본 명세서에 개시된 개념은 서브 파장 특징을 이미징하기 위하여 임의의 일반적인 이미징 시스템을 시뮬레이션하거나 수학적으로 모델링할 수 있으며, 점점 더 짧은 파장을 생성할 수 있는 새로운 이미징 기술에 특히 유용할 수 있다. 이미 사용되고 있는 새로운 기술은 EUV(극자외선), ArF 레이저를 이용하여 193㎚ 파장을 생성할 수 있는 DUV 리소그래피, 및 불소 레이저를 사용하여 157㎚ 파장까지도 사용할 수 있다. 또한, EUV 리소그래피는 20 내지 5㎚ 범위 내에서 광자를 생성하기 위하여 싱크로트론을 사용함으로써 또는 고에너지 전자로 물질(고체 또는 플라즈마)을 타격함으로써 상기 범위의 파장을 생성할 수 있다.The concepts disclosed herein can be used to simulate or mathematically model any conventional imaging system for imaging sub-wavelength features, and may be particularly useful for emerging imaging technologies capable of producing increasingly shorter wavelengths. Emerging technologies already in use include extreme ultraviolet (EUV) lithography, which can produce wavelengths of 193 nm using ArF lasers, and deep ultraviolet (DUV) lithography, which can use wavelengths up to 157 nm using fluorine lasers. EUV lithography can also produce wavelengths in this range by using synchrotrons to produce photons in the range of 20 to 5 nm, or by bombarding materials (solids or plasmas) with high energy electrons.

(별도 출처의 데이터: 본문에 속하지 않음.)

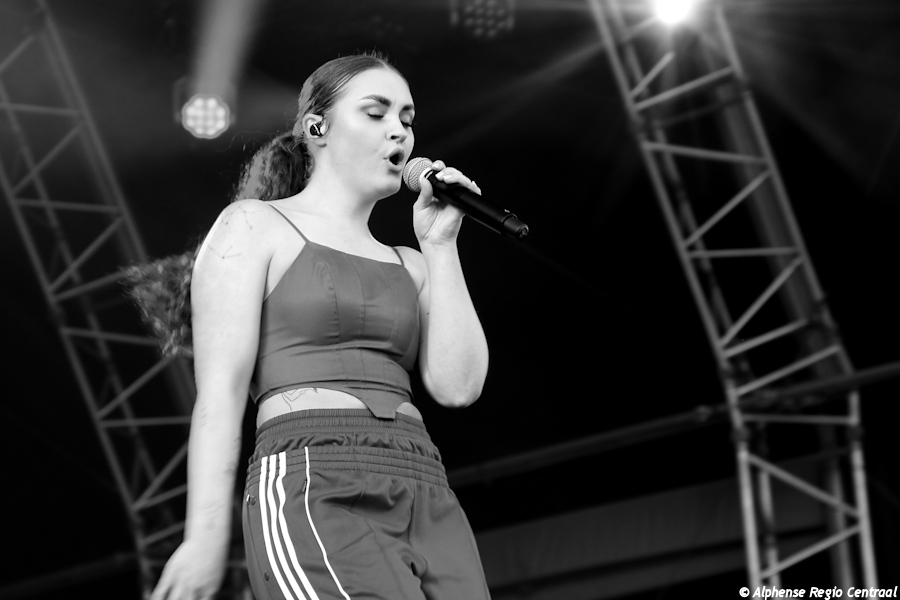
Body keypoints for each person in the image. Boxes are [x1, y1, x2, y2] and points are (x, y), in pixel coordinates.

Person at [126, 52, 491, 600]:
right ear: (317, 128)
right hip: (312, 473)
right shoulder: (254, 226)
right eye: (376, 113)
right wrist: (204, 538)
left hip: (423, 480)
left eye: (407, 119)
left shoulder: (412, 264)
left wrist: (441, 245)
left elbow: (459, 387)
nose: (399, 130)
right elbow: (220, 395)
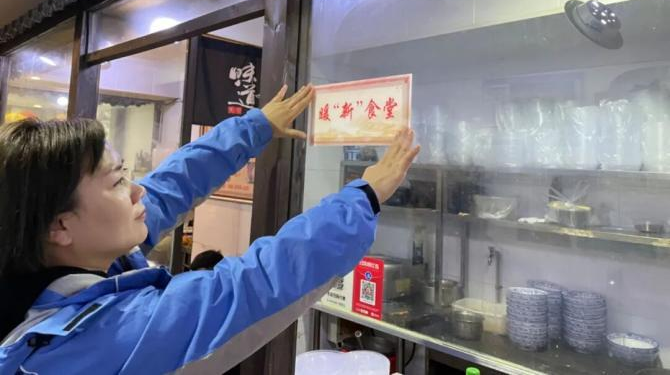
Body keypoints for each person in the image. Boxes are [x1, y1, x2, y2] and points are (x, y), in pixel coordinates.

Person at [0, 84, 419, 374]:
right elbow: (244, 288)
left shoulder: (67, 263)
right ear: (60, 225)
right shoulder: (85, 340)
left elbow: (172, 185)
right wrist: (363, 198)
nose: (137, 191)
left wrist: (255, 127)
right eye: (116, 182)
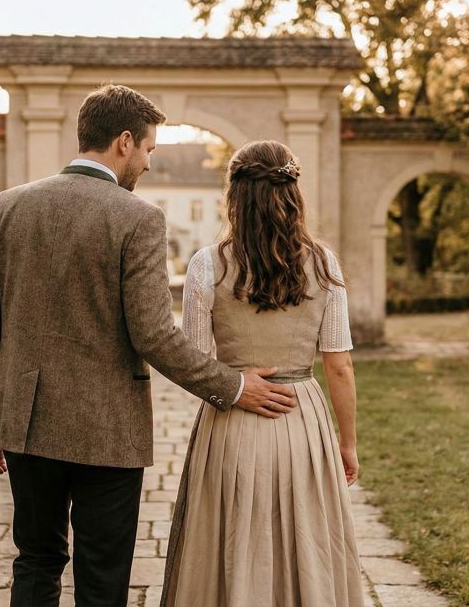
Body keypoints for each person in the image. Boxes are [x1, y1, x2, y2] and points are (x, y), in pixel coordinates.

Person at [0, 85, 298, 607]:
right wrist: (233, 386)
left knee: (36, 559)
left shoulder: (9, 206)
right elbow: (154, 333)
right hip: (107, 428)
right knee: (103, 573)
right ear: (124, 141)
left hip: (23, 421)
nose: (146, 164)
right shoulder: (137, 217)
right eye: (147, 150)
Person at [161, 140, 364, 607]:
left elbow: (194, 359)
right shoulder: (324, 263)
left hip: (231, 418)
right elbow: (339, 363)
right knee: (305, 538)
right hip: (303, 418)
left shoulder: (206, 265)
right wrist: (346, 443)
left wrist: (232, 384)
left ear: (233, 196)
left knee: (232, 536)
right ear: (293, 193)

본 명세서에 개시된 개념은 실리콘 웨이퍼와 같은 기판 상의 이미징을 위하여 사용될 수 있지만, 개시된 개념은 임의의 유형의 리소그래피 이미징 시스템, 예를 들어 실리콘 웨이퍼 이외의 기판 상의 이미징을 위하여 사용되는 시스템과 함께 사용될 수 있다는 점이 이해될 것이다. 또한, 개시된 요소들의 조합 및 서브-조합은 별도의 실시예를 포함할 수 있다. 예를 들어, 기계 학습 모델의 변동성을 결정하는 것은 모델에 의해 만들어진 개별 예측의 변동성 및/또는 모델에 의해 생성된 샘플링된 사후 분포의 세트의 변동성을 결정하는 것을 포함할 수 있다. 이 특징들은 별도의 실시예를 포함할 수 있으며 및/또는 이 특징들은 동일한 실시예에서 함께 사용될 수 있다.While the concepts disclosed herein may be used for imaging on substrates such as silicon wafers, it will be appreciated that the disclosed concepts may be used with any type of lithographic imaging system, for example, systems used for imaging on substrates other than silicon wafers. Furthermore, combinations and sub-combinations of the disclosed elements may comprise separate embodiments. For example, determining the variability of a machine learning model may comprise determining the variability of individual predictions made by the model and/or the variability of a set of sampled posterior distributions generated by the model. These features may comprise separate embodiments and/or the features may be used together in the same embodiment.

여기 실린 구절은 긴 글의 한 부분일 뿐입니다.